New Post by Noelle McAfee on Town Hall Democracy
Noelle McAfee posted to her blog, GonePublic, yesterday about the need for more deliberative town halls. Noelle is a professor at the Institute for Conflict Analysis and Resolution at George Mason University. View Town Hall Democracy on Noelle’s site, or read over the re-post here.
You can see a list of other articles, posts, etc. people in our field have published in response to the recent health care town halls at www.thataway.org/?p=1644.
Noelle concludes her post with:
We need to find ways to start deliberating together, to ask ourselves, what should we do and what are we willing to give up to get what we want. We need to think about the myriad consequences and effects of various courses of action. There are people trying to do this, including folks with the National Coalition on Dialogue and Deliberation and with the National Issues Forums. Be we need more spaces for deliberation, especially online.
Town Hall Democracy?
Noelle McAfee, September 16, 2009
Here’ s a recipe for debate rather than deliberation. Throw a town hall meeting and put a politician in the middle of the room. In that setting, the people generally come to blame and beseech. They don’t come to do the political work of deliberation, which is to ask themselves, on whatever the issue at hand is, what are we going to do about this?
Was it Bill Clinton who took the town hall meeting and put it to the political use of meeting and greeting the public? The language of “town hall” invokes the ideal of face-to-face political decision making. But when there’s a politician in the room, all the energy goes to “what are you going to do about this?” With his political gifts, Bill Clinton could turn this into an opportunity to charm the room into seeing things his way. But that’s not what a town hall meeting is supposed to do.
In a real town hall meeting, the power is in the room, not on the stage. I attended a volatile town hall meeting in Andover, Massachusetts, when I lived there. The issue had to do with development and there were a lot of strong feelings in the room. But the energy was directed toward each other, and the live question was, what are we going to do? How will we decide? And are we going to be able to live with each other peaceably after we’re done? Someone stood up and reminded everyone that years ago, on a similar issue, what “the town had decided.” We were all here trying to work out what the voice of the town was going to be on this issue, too.

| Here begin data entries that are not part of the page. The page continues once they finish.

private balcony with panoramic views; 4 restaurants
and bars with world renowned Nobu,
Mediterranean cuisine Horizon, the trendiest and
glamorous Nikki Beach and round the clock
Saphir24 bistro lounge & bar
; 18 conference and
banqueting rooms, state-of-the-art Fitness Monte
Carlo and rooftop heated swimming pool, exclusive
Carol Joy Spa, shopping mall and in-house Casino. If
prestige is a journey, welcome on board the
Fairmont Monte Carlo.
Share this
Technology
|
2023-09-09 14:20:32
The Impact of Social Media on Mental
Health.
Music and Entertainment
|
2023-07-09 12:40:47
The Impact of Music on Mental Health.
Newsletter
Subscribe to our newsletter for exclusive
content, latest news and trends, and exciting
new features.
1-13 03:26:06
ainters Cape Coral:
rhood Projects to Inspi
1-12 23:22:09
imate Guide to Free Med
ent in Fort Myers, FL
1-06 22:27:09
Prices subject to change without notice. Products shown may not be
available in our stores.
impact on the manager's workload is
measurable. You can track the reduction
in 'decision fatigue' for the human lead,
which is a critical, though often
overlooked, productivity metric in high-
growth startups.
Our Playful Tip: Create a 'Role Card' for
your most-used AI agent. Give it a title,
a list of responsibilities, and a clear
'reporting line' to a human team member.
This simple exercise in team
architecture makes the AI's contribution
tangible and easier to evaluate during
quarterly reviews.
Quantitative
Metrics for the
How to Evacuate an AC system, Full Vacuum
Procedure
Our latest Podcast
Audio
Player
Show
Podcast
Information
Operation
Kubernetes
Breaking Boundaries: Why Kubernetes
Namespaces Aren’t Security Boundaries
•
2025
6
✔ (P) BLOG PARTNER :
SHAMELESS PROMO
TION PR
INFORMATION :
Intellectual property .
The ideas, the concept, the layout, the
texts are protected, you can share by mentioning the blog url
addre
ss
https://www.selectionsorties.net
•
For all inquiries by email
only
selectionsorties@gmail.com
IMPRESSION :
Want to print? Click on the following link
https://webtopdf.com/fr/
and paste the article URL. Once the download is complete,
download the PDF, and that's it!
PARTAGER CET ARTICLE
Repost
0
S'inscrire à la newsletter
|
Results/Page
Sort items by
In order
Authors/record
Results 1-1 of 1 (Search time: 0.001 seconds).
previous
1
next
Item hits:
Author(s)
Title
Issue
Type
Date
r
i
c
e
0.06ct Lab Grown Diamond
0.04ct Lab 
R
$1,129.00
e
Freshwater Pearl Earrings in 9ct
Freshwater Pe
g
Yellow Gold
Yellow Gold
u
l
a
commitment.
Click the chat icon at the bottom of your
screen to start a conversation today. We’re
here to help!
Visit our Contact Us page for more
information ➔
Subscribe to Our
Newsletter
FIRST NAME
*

That is hard work. In deliberating, there are usually several things we want but we can’t have them all. We have to decide what to give up, and how much we’re willing to give up, to get something else. If there’s a politician in the room, it’s easy to shrug off this work and demand that the politician fix it. Worse, it’s easy to start demonizing and name-calling.
This summer of “town hall” fiascoes made me ill and the fall is turning out no better. We have this sham democracy. Politicians need to meet and greet their constituencies in order to get reelected. And on the volatile issue of health care reform, citizens have nary an opportunity to think through and work through the quintessential political question of “what should we do.” Instead they’re invited to a town hall where the only opportunity to weigh in is to voice an opinion or ask a question, not to deliberate. At its best, this is a recipe for an illusion of democracy. At its worst it’s an invitation for a mob mentality, the kind we witnessed with Rep. Joe Wilson heckling Barack Obama at a joint session of Congress and then later witnessed when hordes of right-wingers descended on the National Mall to demonize Obama and all the ills they imagined.